Aber: Durch den Ausstieg aus Erasmus+ fehle der strukturierte Rahmen für Hochschulkooperationen. "Eine der größten Hürden wird das Thema Gebühren sein", ergänzt Calice. Die Studiengebühren in Großbritannien seien traditionell viel höher als jene in Österreich: Im Schnitt zahlt ein Bachelorstudent im Vereinigten Königreich umgerechnet rund 6500 bis 10.500 Euro pro Studienjahr. "Die Frage wird sein, wie viele ausländische Studierende britische Unis de facto gratis aufnehmen werden." Ein Argument könnte der Austausch sein: Will eine britische Universität ihren Studierenden eigenständig ein Auslandssemester in Wien oder Salzburg ermöglichen, müsste sie bereit sein, Kooperationen einzugehen.

Erasmus+ bietet Alternativen

Auch von britischer Seite kommen positive Signale. Botschafter Leigh Turner hält fest, dass Studierende aus der EU weiterhin "sehr willkommen" seien. Und er ergänzt: "In Großbritannien kommen ungefähr 21 Prozent aller Studenten aus dem Ausland." Indessen wird es auch von Erasmus+ Alternativen geben. Wer sich Großbritannien etwa ausgesucht hat, um sein Englisch aufzubessern, könne stattdessen die stark englischsprachig orientierten skandinavischen Länder oder Irland wählen, sagt OeAD-Geschäftsführer Calice. Aber: "Ich glaube, Irland wird nicht in der Lage sein, alle aufzunehmen, die nach Großbritannien gegangen wären." Auch deshalb wünscht sich Calice, dass sich Großbritannien überlegt, "mittelfristig zumindest als Partnerland bei Erasmus+ dabei zu sein".

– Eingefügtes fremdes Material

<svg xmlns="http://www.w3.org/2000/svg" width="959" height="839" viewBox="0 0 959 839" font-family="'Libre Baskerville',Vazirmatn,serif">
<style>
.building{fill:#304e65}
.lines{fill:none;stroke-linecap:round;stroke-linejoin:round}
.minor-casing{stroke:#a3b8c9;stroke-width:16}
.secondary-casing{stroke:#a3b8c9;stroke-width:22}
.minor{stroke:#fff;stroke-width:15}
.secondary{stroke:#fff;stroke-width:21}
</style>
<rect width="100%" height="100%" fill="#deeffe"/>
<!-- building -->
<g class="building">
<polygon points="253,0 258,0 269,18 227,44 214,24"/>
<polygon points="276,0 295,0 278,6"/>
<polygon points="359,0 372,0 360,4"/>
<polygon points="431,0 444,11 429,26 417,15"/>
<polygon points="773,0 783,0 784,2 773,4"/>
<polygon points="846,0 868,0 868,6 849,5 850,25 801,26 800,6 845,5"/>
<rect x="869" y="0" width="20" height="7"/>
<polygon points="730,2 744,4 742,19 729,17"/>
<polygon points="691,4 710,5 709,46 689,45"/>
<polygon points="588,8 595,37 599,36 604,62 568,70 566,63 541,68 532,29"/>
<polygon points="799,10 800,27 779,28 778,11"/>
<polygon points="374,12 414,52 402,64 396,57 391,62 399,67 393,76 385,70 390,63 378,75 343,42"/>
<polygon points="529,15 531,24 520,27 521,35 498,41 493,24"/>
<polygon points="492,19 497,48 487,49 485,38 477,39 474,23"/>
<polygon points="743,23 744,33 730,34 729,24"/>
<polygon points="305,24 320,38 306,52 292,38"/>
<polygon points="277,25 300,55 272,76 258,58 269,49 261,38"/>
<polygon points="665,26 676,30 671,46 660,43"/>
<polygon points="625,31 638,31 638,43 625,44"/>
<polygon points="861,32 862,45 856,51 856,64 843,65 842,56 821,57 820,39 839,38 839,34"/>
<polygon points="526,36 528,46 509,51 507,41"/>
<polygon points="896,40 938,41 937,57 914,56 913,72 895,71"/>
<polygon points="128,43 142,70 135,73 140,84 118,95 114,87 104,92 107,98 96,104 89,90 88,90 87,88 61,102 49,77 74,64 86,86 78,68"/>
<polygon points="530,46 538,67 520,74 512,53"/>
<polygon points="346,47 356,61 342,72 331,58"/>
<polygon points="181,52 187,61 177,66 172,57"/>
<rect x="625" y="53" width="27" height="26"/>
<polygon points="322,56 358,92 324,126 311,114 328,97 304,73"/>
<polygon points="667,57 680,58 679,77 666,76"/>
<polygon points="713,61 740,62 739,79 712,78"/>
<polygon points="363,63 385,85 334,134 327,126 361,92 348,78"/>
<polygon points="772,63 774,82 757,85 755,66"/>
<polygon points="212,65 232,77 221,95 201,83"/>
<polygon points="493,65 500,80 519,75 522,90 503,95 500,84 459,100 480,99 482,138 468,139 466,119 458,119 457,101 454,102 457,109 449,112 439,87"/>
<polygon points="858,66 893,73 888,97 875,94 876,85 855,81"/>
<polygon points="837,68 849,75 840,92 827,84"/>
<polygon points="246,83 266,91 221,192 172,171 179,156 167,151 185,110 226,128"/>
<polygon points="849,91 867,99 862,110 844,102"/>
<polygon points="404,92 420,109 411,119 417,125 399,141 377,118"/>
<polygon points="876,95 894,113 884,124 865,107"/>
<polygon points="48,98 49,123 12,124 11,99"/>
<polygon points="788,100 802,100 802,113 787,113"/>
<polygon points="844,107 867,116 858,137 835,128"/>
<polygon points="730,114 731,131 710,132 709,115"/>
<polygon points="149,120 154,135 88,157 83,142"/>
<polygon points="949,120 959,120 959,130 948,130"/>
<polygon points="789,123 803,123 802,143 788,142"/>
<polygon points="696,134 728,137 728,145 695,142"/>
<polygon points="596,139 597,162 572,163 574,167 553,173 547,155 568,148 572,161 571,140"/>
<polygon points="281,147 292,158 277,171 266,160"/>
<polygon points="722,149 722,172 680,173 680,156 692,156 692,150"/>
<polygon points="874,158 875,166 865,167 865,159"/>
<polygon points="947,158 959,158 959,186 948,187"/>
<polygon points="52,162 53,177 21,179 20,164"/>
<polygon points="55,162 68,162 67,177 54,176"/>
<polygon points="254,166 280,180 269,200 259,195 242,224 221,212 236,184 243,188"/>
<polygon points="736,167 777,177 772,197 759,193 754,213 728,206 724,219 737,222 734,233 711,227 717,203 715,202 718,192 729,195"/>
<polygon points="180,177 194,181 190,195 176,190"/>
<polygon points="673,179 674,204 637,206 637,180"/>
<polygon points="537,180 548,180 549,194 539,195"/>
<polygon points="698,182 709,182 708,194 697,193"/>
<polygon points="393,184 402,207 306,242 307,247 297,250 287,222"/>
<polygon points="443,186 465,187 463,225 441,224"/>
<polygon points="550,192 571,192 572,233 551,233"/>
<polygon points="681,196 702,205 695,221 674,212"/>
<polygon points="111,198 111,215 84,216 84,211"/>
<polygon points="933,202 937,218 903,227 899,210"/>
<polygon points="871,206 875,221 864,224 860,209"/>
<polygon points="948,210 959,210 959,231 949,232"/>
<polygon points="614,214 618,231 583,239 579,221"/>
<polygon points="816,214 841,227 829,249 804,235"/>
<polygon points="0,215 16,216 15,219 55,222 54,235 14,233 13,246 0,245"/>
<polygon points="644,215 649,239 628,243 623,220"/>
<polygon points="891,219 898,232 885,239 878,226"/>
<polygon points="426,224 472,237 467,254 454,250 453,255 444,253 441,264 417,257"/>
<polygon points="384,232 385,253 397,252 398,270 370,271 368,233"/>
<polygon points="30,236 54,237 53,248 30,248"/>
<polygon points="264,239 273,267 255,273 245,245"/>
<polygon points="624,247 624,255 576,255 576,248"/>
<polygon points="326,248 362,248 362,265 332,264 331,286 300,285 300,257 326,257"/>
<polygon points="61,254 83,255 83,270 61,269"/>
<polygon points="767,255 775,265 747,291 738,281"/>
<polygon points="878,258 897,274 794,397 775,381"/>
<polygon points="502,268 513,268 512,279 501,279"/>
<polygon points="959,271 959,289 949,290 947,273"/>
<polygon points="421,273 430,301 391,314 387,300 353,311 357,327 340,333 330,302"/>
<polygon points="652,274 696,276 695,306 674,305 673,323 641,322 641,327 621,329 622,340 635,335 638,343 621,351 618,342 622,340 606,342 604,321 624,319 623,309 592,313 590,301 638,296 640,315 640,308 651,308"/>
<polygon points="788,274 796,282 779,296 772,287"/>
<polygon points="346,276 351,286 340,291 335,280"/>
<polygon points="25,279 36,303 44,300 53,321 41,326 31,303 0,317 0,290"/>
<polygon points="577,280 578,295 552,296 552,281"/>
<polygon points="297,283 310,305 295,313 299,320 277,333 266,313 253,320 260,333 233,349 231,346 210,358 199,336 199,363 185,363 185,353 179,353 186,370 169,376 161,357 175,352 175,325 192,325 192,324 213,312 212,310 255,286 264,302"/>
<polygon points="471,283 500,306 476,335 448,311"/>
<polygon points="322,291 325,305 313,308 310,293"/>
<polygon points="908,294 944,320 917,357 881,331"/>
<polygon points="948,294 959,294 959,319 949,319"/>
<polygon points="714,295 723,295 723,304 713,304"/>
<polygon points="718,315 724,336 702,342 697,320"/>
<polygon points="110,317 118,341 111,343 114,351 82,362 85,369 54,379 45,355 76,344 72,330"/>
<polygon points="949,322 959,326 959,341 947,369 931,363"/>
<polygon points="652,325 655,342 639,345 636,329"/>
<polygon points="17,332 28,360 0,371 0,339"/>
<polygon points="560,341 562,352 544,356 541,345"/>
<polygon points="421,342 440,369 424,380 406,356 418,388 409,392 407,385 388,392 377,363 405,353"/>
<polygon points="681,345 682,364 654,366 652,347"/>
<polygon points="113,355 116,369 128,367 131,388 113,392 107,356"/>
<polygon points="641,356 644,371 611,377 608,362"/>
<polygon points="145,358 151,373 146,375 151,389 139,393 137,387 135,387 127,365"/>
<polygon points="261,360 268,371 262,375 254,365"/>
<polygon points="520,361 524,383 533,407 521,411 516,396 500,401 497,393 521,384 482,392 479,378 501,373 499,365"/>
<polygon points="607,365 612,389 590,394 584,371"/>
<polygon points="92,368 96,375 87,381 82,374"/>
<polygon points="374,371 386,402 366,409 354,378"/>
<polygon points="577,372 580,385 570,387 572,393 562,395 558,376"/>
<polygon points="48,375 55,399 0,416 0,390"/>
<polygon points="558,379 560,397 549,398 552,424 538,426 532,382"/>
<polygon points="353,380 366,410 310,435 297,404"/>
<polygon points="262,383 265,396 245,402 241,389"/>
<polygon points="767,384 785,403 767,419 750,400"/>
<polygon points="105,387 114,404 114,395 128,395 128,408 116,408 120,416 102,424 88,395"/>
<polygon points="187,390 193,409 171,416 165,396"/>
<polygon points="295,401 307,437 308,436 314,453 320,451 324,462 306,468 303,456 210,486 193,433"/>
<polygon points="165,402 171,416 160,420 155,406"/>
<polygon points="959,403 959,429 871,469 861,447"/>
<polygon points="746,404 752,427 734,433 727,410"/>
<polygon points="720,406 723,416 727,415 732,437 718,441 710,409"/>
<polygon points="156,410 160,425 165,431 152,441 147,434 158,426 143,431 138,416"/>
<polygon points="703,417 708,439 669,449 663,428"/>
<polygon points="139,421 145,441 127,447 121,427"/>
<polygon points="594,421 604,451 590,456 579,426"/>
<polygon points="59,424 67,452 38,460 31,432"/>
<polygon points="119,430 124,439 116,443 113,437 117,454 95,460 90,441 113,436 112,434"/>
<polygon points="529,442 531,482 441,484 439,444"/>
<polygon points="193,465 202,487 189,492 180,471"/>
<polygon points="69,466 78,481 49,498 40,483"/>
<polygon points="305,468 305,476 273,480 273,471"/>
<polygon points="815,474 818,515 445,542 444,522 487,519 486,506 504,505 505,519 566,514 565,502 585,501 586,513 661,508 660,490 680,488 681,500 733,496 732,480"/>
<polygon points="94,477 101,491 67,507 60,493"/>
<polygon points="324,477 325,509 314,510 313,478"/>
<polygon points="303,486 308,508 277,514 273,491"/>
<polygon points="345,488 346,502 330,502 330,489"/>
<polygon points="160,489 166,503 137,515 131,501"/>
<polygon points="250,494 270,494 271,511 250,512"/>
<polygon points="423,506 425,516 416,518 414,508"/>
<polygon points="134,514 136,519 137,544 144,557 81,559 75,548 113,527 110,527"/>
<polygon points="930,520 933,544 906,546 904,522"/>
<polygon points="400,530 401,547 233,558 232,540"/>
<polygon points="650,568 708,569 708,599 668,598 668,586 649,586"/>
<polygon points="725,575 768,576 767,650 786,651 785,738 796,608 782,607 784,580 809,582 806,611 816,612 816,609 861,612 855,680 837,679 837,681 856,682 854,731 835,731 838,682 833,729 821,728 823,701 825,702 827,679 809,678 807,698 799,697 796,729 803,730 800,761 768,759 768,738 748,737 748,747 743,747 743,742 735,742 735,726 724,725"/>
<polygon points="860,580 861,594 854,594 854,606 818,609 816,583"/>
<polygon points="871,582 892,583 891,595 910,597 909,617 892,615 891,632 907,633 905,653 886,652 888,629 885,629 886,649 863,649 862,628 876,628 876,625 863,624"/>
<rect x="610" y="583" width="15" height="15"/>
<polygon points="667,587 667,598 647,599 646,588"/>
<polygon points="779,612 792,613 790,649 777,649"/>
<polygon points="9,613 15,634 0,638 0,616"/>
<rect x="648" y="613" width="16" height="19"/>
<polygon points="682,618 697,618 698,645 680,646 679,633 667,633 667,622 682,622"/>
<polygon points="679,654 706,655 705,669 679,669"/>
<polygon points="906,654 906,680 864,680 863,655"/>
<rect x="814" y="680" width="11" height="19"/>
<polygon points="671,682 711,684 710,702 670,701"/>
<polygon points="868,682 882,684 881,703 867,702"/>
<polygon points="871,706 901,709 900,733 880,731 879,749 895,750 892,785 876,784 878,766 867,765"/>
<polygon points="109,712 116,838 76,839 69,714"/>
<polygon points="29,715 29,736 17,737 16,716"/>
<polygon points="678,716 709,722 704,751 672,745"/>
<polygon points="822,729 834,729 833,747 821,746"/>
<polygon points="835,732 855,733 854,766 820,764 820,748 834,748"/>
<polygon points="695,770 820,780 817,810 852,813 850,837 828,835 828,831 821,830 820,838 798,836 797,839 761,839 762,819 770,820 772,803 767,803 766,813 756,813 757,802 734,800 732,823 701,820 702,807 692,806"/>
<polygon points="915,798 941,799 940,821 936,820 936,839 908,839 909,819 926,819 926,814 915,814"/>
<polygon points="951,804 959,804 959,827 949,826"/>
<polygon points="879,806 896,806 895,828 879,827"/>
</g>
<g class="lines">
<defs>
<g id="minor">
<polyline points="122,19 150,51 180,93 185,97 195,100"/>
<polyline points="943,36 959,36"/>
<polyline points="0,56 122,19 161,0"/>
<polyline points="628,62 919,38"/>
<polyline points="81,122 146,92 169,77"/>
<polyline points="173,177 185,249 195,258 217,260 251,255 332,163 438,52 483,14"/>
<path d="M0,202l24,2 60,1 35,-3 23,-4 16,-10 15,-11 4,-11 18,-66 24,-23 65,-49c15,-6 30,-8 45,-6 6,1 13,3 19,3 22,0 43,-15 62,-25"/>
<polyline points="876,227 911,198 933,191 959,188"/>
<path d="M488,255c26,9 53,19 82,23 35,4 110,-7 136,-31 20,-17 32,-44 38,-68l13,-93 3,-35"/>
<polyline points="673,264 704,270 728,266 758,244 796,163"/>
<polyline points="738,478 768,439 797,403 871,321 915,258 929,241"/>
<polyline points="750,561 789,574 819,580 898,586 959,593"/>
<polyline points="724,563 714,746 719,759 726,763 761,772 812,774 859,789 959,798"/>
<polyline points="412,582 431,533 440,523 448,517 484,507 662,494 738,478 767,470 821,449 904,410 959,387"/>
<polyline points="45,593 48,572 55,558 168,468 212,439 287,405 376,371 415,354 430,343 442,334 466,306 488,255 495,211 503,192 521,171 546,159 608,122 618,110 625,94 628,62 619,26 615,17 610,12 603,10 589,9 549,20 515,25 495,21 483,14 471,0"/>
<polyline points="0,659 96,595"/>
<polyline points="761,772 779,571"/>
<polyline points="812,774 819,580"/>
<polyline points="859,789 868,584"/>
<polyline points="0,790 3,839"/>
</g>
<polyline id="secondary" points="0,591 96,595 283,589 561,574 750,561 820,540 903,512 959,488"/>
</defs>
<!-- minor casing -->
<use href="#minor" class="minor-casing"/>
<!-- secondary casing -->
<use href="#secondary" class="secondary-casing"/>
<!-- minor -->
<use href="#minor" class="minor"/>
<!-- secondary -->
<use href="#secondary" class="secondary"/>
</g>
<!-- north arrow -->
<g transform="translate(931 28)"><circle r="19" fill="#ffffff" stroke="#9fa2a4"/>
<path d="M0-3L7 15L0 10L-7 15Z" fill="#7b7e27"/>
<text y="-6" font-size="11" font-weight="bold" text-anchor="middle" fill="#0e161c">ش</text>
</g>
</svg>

Wales und Schottland wollen Erasmus+ erhalten bleiben

Ein positives Signal kam vor wenigen Tagen von mehr als 140 EU-Parlamentariern. Diese sprachen sich in einem offenen Brief dafür aus, dass zumindest Schottland und Wales Erasmus+ erhalten bleiben. "Jeder junge Mensch in Europa sollte die Chance haben, an einem Austauschprogramm teilzunehmen", sagte Terry Reintke, stellvertretende Vorsitzende der Grünen im EU-Parlament. Bei Schottlands Regierungschefin Nicola Sturgeon rennen die Abgeordneten damit offene Türen ein. Die Politikerin bezeichnete den Erasmus-Ausstieg als "Kulturvandalismus". Und sie versprach, "alternative Optionen" auszuloten.